If you’re so smart how come you’re not rich?
Even Tony Soprano knows you should invest in real estate: “Buy land AJ, because god ain’t making any more of it.”
Wise words. For a Catholic…
It is true that the Pope is not making any more land. But the head of the Anglican church, the Queen of England, may indeed, as gods emissary on earth, may indeed be making quite a bit more land. And soon.
Real Estate in commonwealth countries, Canada, New Zealand, UK, and Australia have exhibited a mind numbing, death defying super bull market over the past four decades. The typical reasons given for the absurd, unaffordable, unsustainable rise in home prices in these countries are as follows: low interest rates, good governance, and restricted supply.
The first justification for high prices — low rates, is likely going the way of the dodo. Absent the deflationary pressures of offshoring and digital transformation, inflation is back baby, and so too, must higher interest rates be. As mortgages become more expensive, housing must become cheaper. Does it matter that land is traditionally an inflation hedge if nobody is buying land without a mortgage?
The second justification for high prices, good governance, has always been a difficult argument to make. Sure, you’ve got a greater expectation of stability investing in Australian real estate than Kazakstanian real estate. But as interest rates rise and “good governments” are forced to raise money by taxation rather than borrowing, those commonwealth countries governments will look less “good” and more “arbitrarily high cost”.
The third justification for high prices, restricted supply, is actually correct. Supply of available real estate in commonwealth countries has been restricted. Not by nature, but by fiat.
Have you ever wondered why a country like Canada, with some of the lowest population density in the world, also has some of the highest priced real estate in the world? This is because fully 88 percent of real property in Canada is owned by the crown. In provinces where real estate is most restricted by this method, prices are highest. For example, 94 percent of the Province of British Columbia is locked up in “crown land”. On top of this 94 percent, there is an additional significant portion private of land in British Columbia locked in an administrative category known as “land reserve”, in which land use is severely restricted for politically expedient reasons. In British Columbia alone, the land currently not eligible for sale on the open market for essentially arbitrary political reasons is equal to the land mass of Germany. And France… Combined.
This crown land is locked up for the reasons you might expect in any “good government”. It is loaned out many times over for the purposes of buying votes. Crown land can be gifted to the local conservancy, and to a memorial park, and to a mineral explorations group, and to a forestry company, and to a farming group for cattle pasturing, and to a snowshoe club, and to a first nations group, and to a hiking club, and to a ski resort… all at the same time, and all during different, subsequent election seasons.
If there were for some reason a political group in charge who no longer found it as excellent an idea to lend 95% of the land mass of Canada out to private interest for the purposes of buying votes as say, selling that same land for the purposes of generating operating revenue, then Canada alone has enough unused land to operate as the global swing producer of commercial and residential real estate.
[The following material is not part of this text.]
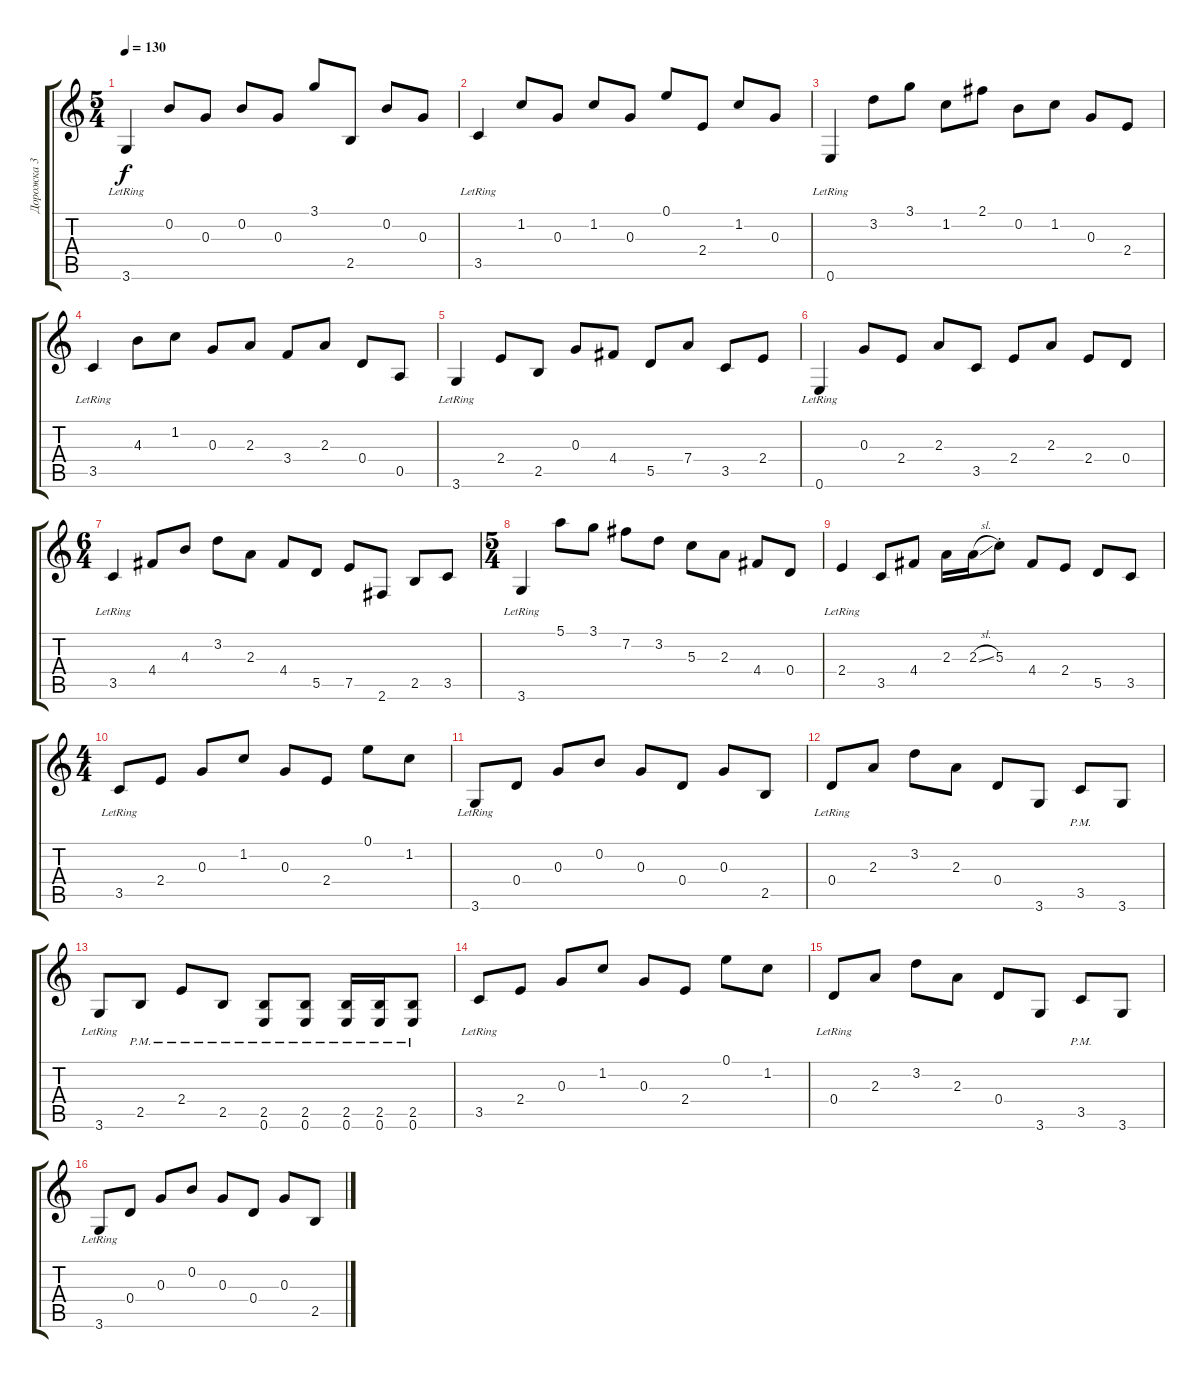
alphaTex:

Can you imagine Canada performing the role of Saudi Arabia, controlling the global price of real estate with the stroke of a pen? While the land reserve in Canada is much greater than in other commonwealth countries, Australia for instance only locks around 30 percent of its landmass in crown land, there are still other, similar restrictions which arbitrarily limit the use and effectiveness of existing land to a similar degree. Restrictions on what types a land can be used to mortgage certain types of construction come to mind as a major bottle neck. For example, there are often limitations on how many acres of land can be included in the calculation for a properties mortgageable value. These restrictions in most countries begin to pop up around 5 acres.
If any of these arbitrary administrative restrictions are removed from land, the supply of buildable residential and commercial real estate in commonwealth countries could increase exponentially. Essentially Nuking the argument for high price from restricted supply.
As a final note, though it has been mentioned elsewhere often, changing demographics are also significantly bearish long term for real estate in the west. Boomers own a lot of residences. In 20 years they will be dead, with not enough humans to fill all their beds. In 5-10 years, the boomers will start selling those properties en masse to finance their retirements. Ruh Roh!
There are lots of houses! Lots and lots of them.